Although I’m now the proud owner of a Piper Saratoga, it took me several hundred hours of flying before I didn’t have to ask permission to use someone else’s airplane. Along the way, I’ve found that rental airplanes and even those operated by solo owners and partnerships have, shall we say, uneven characteristics. It’s like Forrest Gump’s box of chocolates—you never know what you’re going to get.
For example, a large flying club I was in a few years back had a pair of Cessna Cardinal RGs. They were getting a bit long in the tooth, but were roomy and relatively fast, and they were good cross-country airplanes. They also were configured basically the same, with two nav/comms but little else: no autopilot, for example, GPS or DME. After getting to know them both, I came to prefer the blue-and-white one over the orange version, since it was a bit younger and cleaner. Neither let me down, but one was sold to someone outside the club and, shortly thereafter, another pilot landed the remaining Cardinal RG gear-up.

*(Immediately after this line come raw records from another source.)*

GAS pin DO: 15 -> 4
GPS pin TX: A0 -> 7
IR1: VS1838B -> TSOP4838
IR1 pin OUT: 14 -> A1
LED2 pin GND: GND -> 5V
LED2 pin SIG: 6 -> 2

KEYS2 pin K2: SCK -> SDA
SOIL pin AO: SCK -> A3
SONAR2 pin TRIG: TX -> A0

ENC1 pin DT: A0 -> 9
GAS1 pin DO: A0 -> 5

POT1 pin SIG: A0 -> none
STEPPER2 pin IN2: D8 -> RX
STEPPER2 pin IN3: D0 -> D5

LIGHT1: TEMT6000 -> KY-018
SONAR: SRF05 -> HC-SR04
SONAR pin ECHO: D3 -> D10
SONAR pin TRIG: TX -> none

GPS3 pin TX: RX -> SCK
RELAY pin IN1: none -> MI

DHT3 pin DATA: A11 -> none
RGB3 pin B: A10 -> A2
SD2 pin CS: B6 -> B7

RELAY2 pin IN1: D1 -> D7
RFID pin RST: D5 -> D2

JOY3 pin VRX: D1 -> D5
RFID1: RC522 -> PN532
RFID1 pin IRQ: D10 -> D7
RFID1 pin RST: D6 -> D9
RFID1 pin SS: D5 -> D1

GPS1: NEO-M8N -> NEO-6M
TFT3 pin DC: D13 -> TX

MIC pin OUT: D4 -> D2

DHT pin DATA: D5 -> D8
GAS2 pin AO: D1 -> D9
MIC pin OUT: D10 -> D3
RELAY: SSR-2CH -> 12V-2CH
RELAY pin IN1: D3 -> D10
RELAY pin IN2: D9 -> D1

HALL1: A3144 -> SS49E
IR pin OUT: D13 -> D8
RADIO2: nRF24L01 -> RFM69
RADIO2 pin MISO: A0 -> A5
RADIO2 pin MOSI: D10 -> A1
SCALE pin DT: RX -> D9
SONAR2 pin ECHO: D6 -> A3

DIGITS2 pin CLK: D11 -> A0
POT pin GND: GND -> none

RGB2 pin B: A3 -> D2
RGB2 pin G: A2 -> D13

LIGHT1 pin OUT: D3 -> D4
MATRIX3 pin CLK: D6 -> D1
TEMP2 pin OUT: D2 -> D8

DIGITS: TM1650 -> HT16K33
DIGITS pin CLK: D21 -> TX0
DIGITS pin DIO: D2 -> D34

Soon my membership in that club ended, placing me back in the mix for rental airplanes. As it happened, close friends with a Skyhawk saw my pain and let me fly their pride and joy. It was about as close as one could get to ownership without a large cash outlay. I grew spoiled. That blissful period ended, of course, placing me back in the position of using other airplanes.
There was the FBO who refused to rent me a 172 because there was a single thunderstorm nearby. It was 50 miles off my route and headed the other way, but they still wouldn’t give me the keys. There were the Cessnas with doors and windows that randomly opened, the Bonanza with the emergency gear handle cover installed incorrectly and…you get the picture.
One airplane I borrowed recently broke something every other time I flew it. After a cross-country leg in good VFR, one of the voltage regulators took a break in the initial climb to the next destination. Resetting the alternator fixed the problem. As I was closing it after another flight, the cabin door handle broke off in my hand. The next morning, I had to borrow a screwdriver from the FBO to get into the airplane. And before I was finished with it, the airplane lost all comms one afternoon during my IFR arrival at a major airport, leaving me with only the transponder’s ident feature to respond to ATC. Thankfully, not all of the airplanes I’ve flown have been that…challenging when it comes to reliability.
With ownership comes responsibility, plus a depleted checkbook. But the benefits of knowing the airplane’s condition 100 percent of the time—and having the ability to do something about it—have eliminated huge portions of the frustration I experienced when flying other airplanes.